Task statement: Give back the data exactly, with no images.

---------------

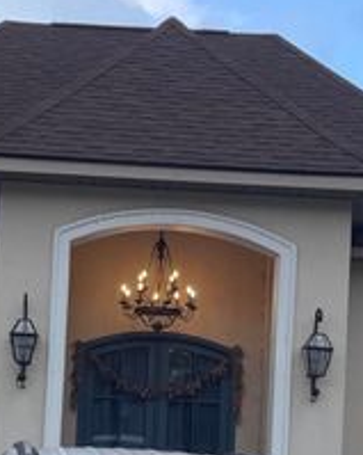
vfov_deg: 22.2
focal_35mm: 85
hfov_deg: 18.0
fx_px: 1142
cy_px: 365
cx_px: 137
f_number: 1.6
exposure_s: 1/917
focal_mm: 4.2
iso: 32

---------------

Exercise output:
vfov_deg: 22.2
focal_35mm: 85
hfov_deg: 18.0
fx_px: 1142
cy_px: 365
cx_px: 137
f_number: 1.6
exposure_s: 1/917
focal_mm: 4.2
iso: 32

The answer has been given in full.